Is responses in statistics the equivalent to random variables in probability?

The focus of this class is multivariate analysis of discrete data. The modern statistical inference has many approaches/models for discrete data. We will learn the basic principles of statistical methods and discuss issues relevant for the analysis of Poisson counts of some discrete distribution, cross-classified table of counts, (i.e., contingency tables), binary responses such as success/failure records, questionnaire items, judge's ratings, etc. Our goal is to build a sound foundation that will then allow you to more easily explore and learn many other relevant methods that are being used to analyze real life data.

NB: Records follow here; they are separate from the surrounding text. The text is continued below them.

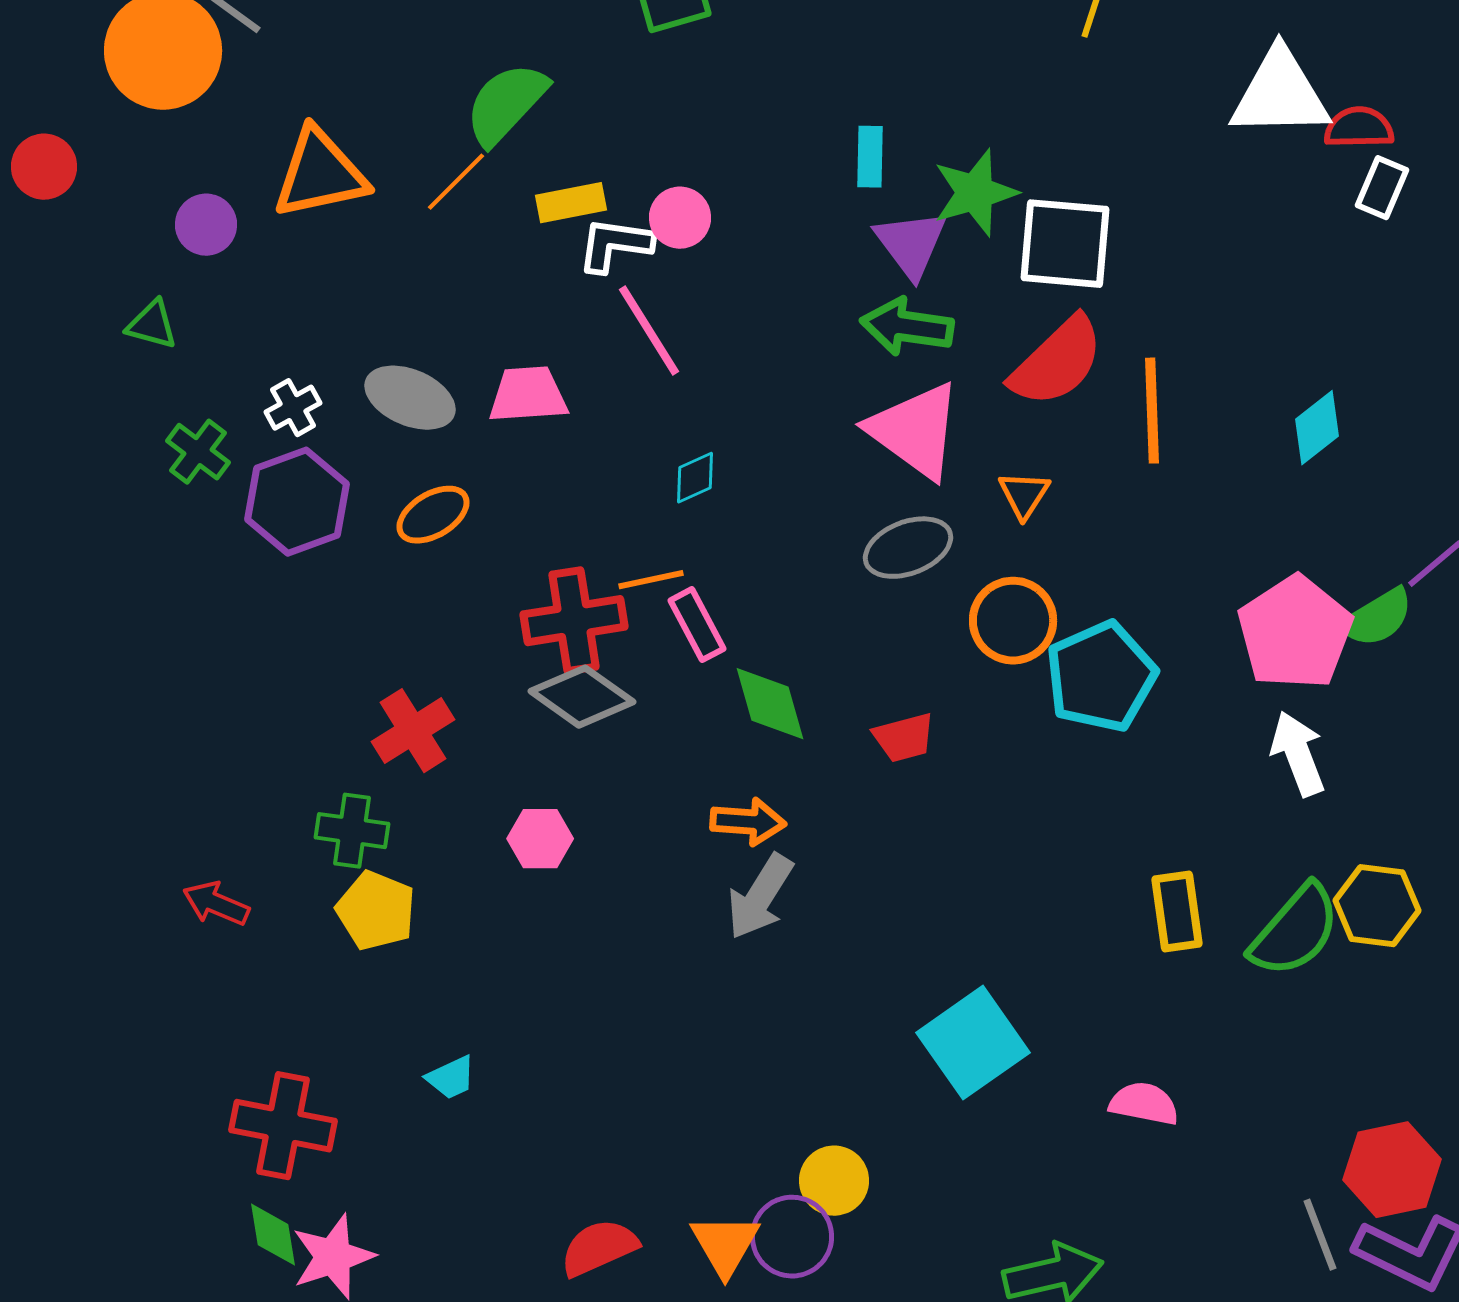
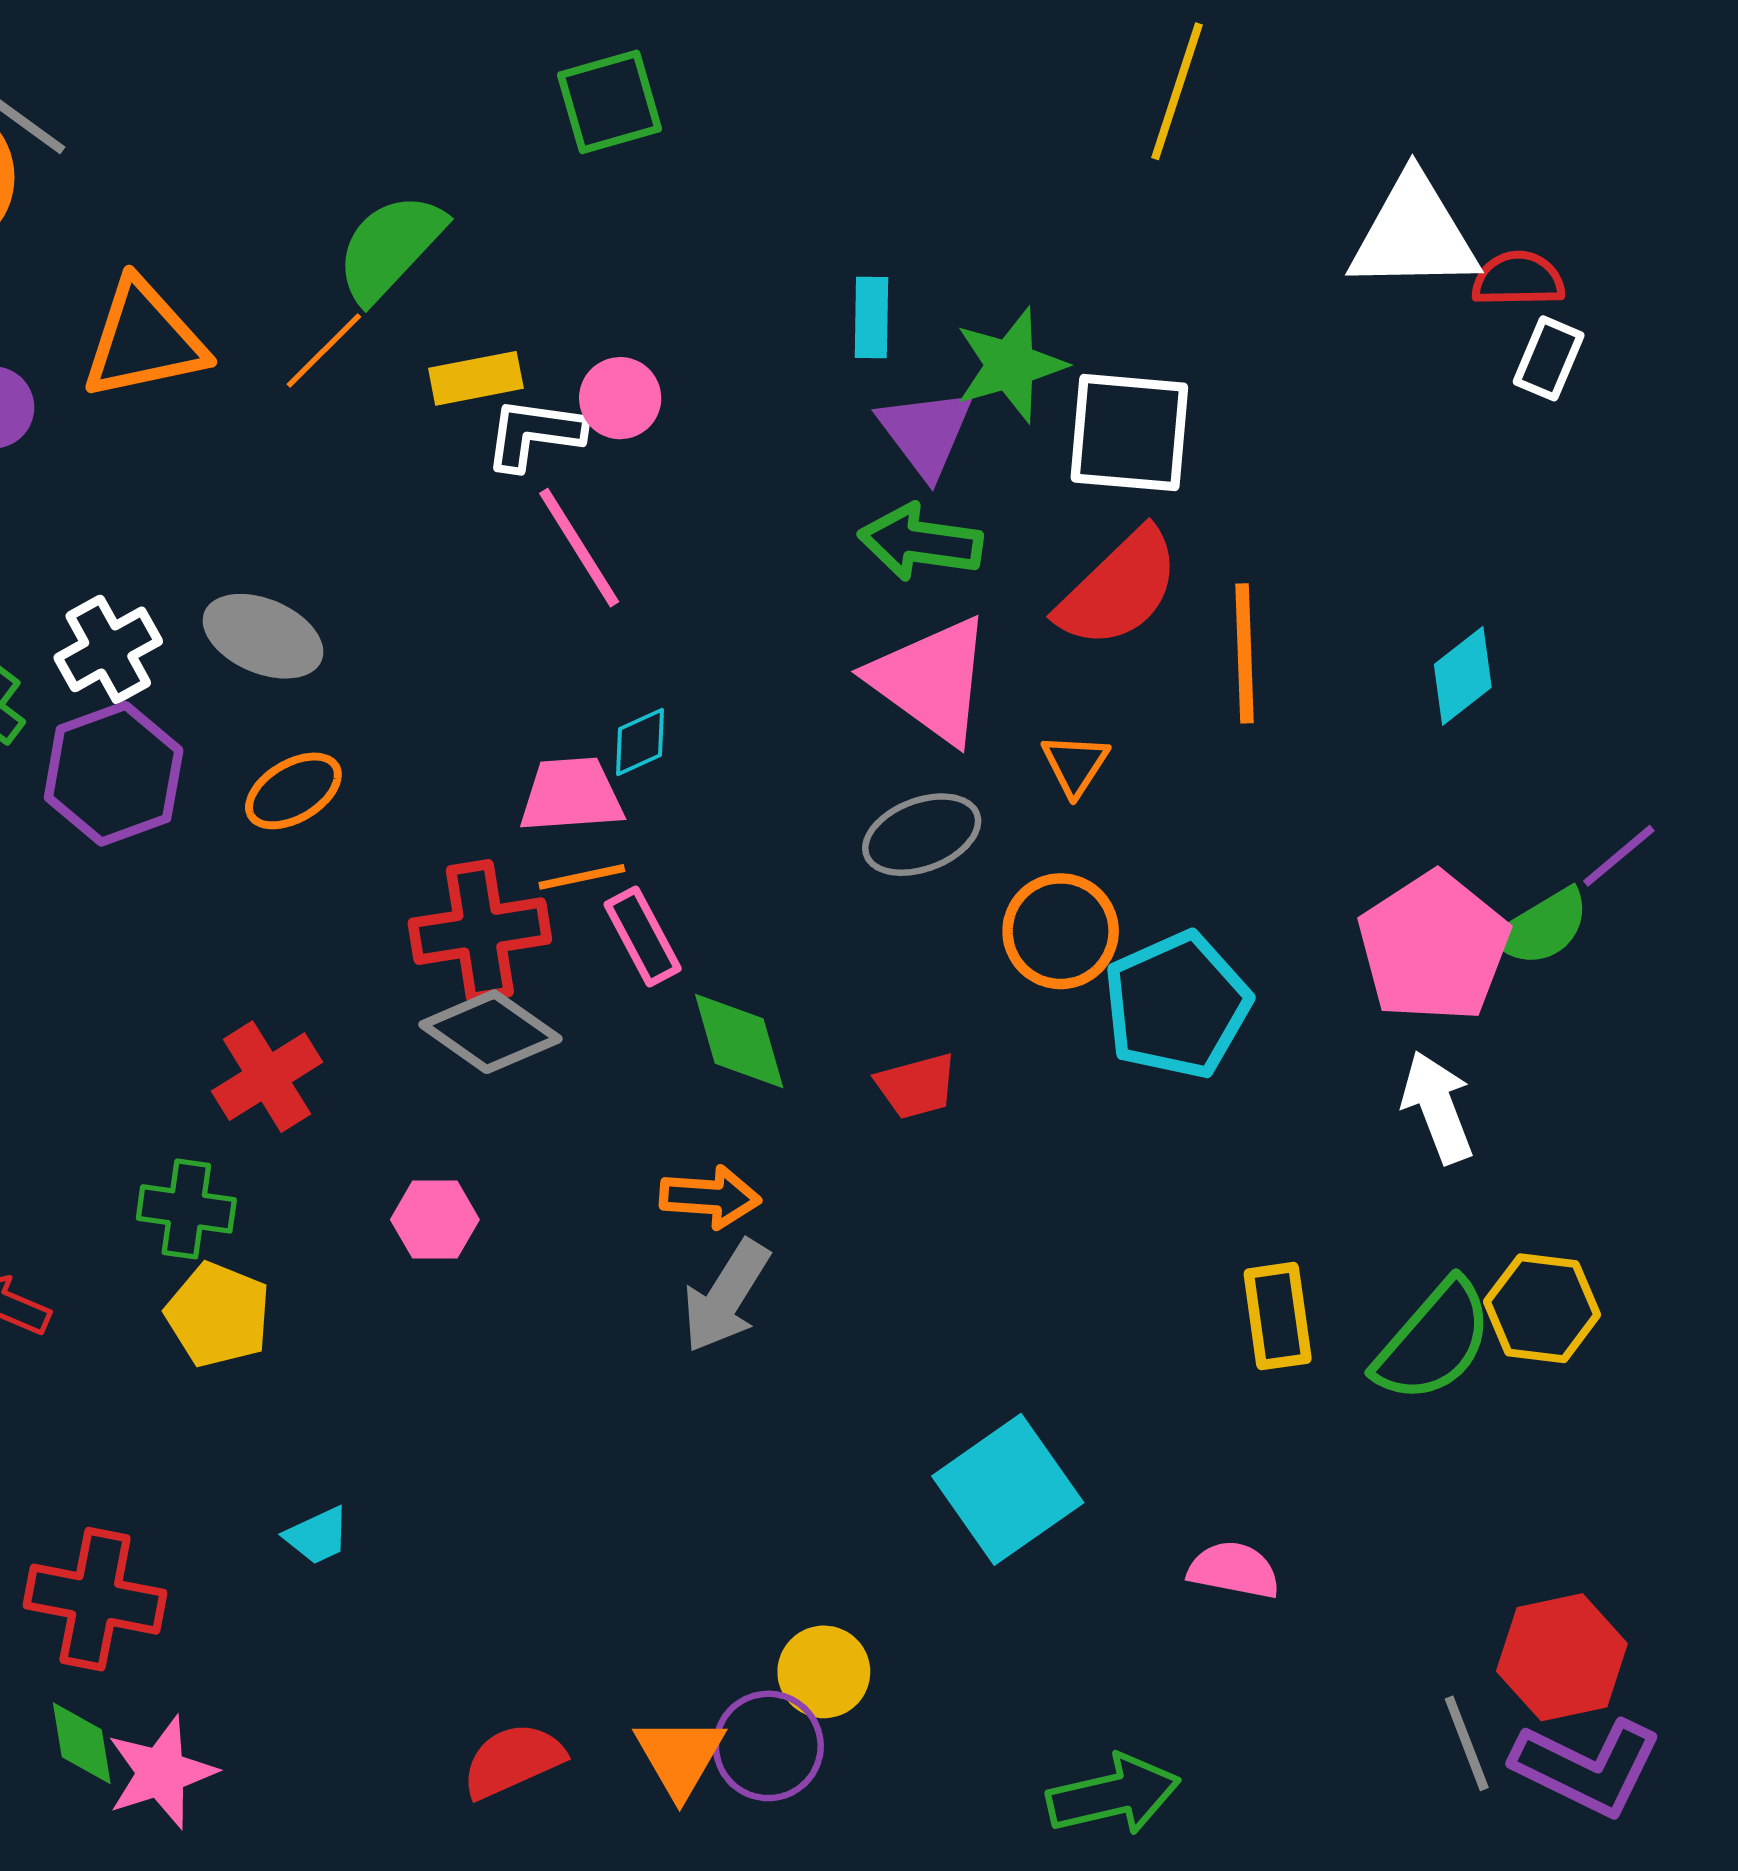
pink trapezoid: (528, 395) -> (571, 795), moved
white cross: (293, 408) -> (108, 649), size x1.4

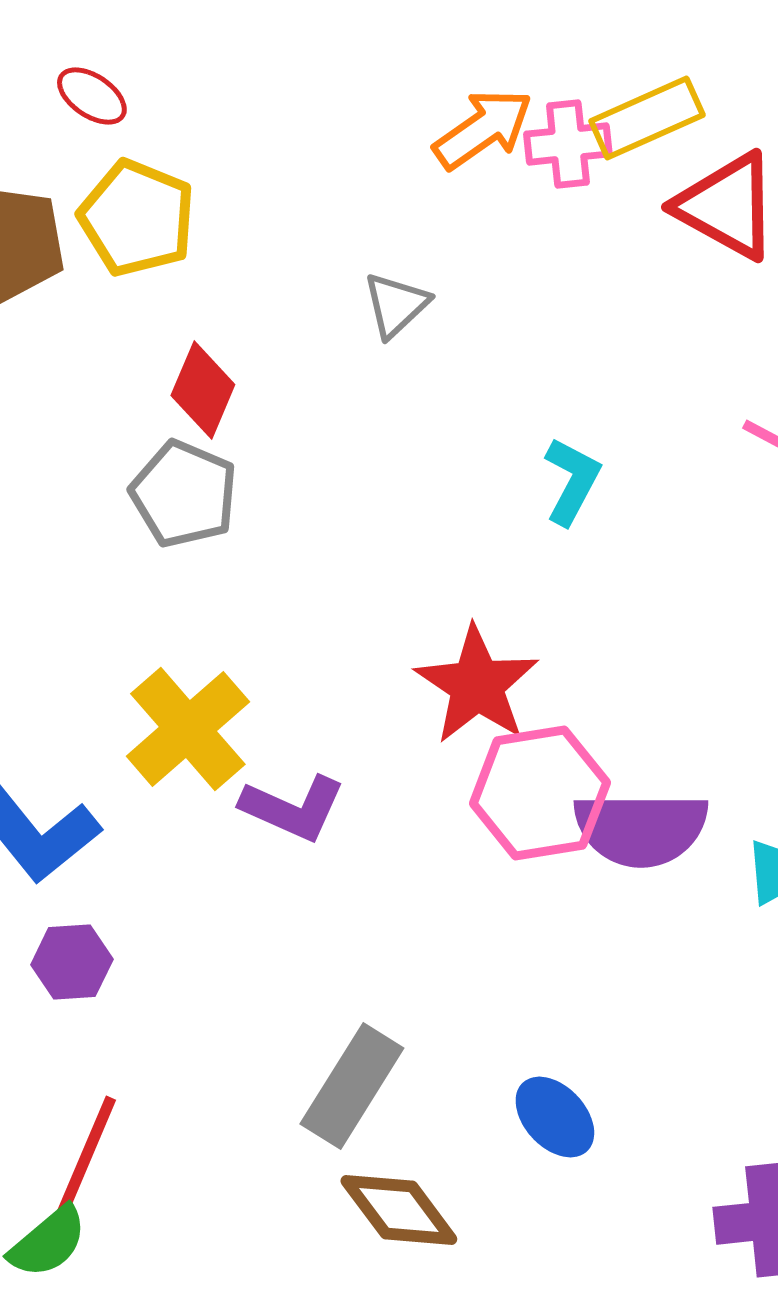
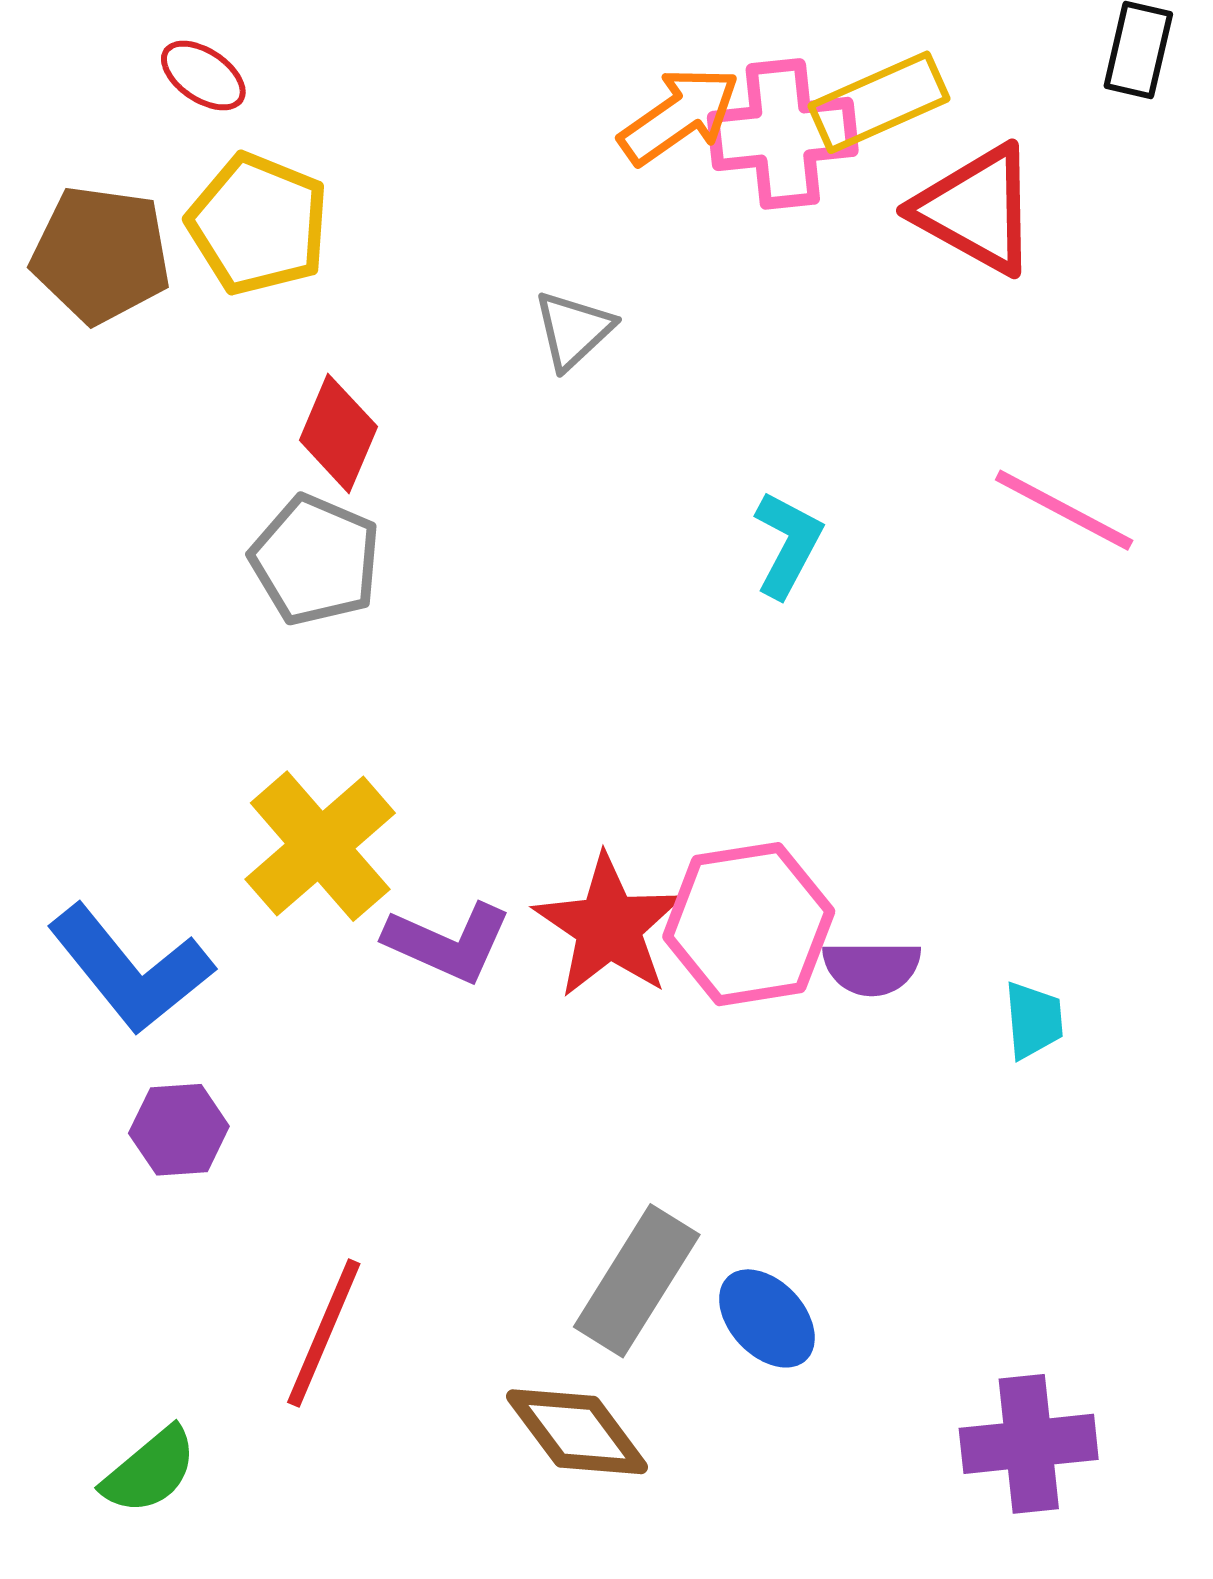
pink cross: (568, 144) -> (783, 134), size x1.4
red star: (477, 685) -> (609, 926), moved
purple semicircle: (641, 829) -> (872, 968), size x0.6
gray rectangle: (352, 1086) -> (637, 1281), moved
red line: (86, 1157) -> (324, 1333), moved

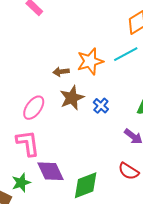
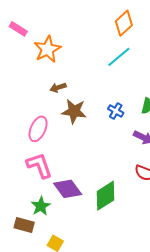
orange star: (90, 61) -> (47, 49), moved
brown star: (72, 98) -> (74, 111), turned -30
blue cross: (101, 106) -> (116, 111), moved

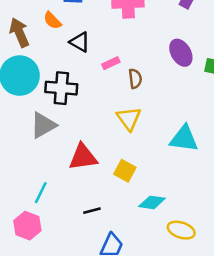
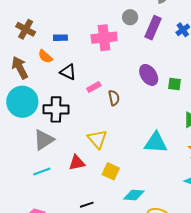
yellow triangle: (129, 118) -> (97, 139), moved
red triangle: (83, 157) -> (77, 163), size x0.7
cyan line: (41, 193) -> (42, 171), moved, turned 48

This will be done roughly at the introductory level of the first part of the required textbook by A. Agresti (2013), which covers a superset of A. Agresti (2007)

in which, is responses here (statistics) the equivalent to random variables in probability

another page in that site says

Discretely measured responses can be:

Nominal (unordered) variables, e.g., gender, ethnic background, religious or political affiliation

Ordinal (ordered) variables, e.g., grade levels, income levels, school grades

Discrete interval variables with only a few values, e.g., number of times married

Continuous variables grouped into small number of categories, e.g., income grouped into subsets, blood pressure levels (normal, high-normal etc)

We we learn and evaluate mostly parametric models for these responses.

are variables and responses interchangeable here?